В то же время, добавим, вся Европа знала, сколько нужно дать депутату польского сейма, чтобы тот своим возгласом «Не позволяю!», звучавшем на латыни как «Liberum veto!», сорвал принятие парламентского решения. Современный польский писатель Анджей Зелиньский в своей книге «Скандалисты в коронах» сообщает, что цена «Liberum veto» в одно время составляла пятьсот червонных злотых — по нынешним меркам это около 1700 граммов драгоценного металла, так что кричавший на сейме о своем несогласии знал, чем его возглас обернется для него лично. Именно таким способом, уточнил Анджей Зелиньский, в Польше был сорван «в среднем каждый третий из созванных» сеймов, а «в 1741–1760 годах процент срывов достиг 100», значит, почти два десятка лет подряд высший орган государственного управления не смог принимать никаких решений.

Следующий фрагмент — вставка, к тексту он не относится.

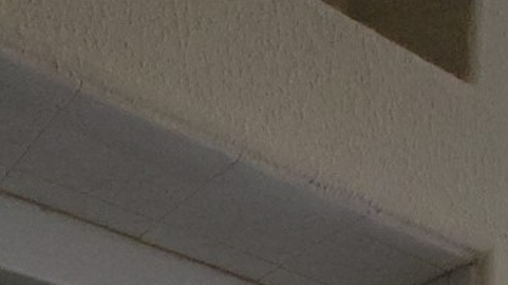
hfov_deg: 32.8
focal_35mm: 64
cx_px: 281
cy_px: 854
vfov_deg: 11.3
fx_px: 862
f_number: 2.2
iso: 320
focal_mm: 2.2
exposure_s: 1/30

Настоящей катастрофой для Речи Посполитой стало XVIII столетие, заключил Павел Ясеница, пришедший к выводу, что к развалу и разделам Речь Посполитую привел «факт фатального пренебрежения государственными трудами», так как «исключительные интересы власти и народа очень часто выглядели как две расходящиеся линии, временами находящиеся и в остром конфликте». Подтверждением обреченности страны стало и то, что даже разбор Речи Посполитой за деньги был узаконен ее сеймом. В апреле 1773 года, делает уточнение Анджей Зелиньский, на утверждение первого раздела польско-литовской конфедерации «три государства-разделителя передали из общей кассы, предназначенной на подкуп послов», 46 тысяч червонцев — это значит почти 160 килограммов золота. Спустя двадцать лет на сейме в Гродно утверждена была конвенция и о втором разделе.
При обращении к истории той Речи Посполитой не помешает сказать, что в ней было много похожего на чудеса. Первым удивительным шагом на пути к ее появлению на европейской карте стала та самая уния, заключенная в 1385 году в замке Крево — ныне это центр сельсовета в Ошмянском районе белорусской Гродненской области. Согласно этой унии еще малолетней польской королеве Ядвиге предстояло стать женой куда более возрастного великого литовского князя Ягайло, а ему надеть на свою голову королевскую корону Польши, так как польские законы не позволяли занимать монарший трон женщинам. Даже после состоявшейся 16 октября 1384 года в Кракове ее коронации она величалась не королевой, а королем Польши. Ягайло же перед этим собирался жениться на дочери московского князя Дмитрия Донского, против которого еще недавно намеревался драться на Куликовом поле рука об руку с татарским темником Мамаем, подвластным только хану Золотой Орды. Однако он «благоразумно опоздал», в расчете на то, что Дмитрий и Мамай нанесут один другому непоправимый урон, в результате чего самым сильным на огромном пространстве станет литовский князь. Просчитавшись, Ягайло сначала подписал договор о своем полном подчинении Дмитрию и о признании православия государственной религией Великого княжества Литовского. Правда, в Москве за это ему пообещали только жену и покровительство, а из Кракова, который был тогда столицей Польши, посулили и королевскую корону. Потому Ягайло, как пишут польские историки, никогда, никому и ни в чем не доверявший, даже семью, в которой родился и вырос, называвший змеиным гнездом, в каждой ситуации предпочитавший иметь как минимум два выхода, пожелал заиметь корону и молодую супругу.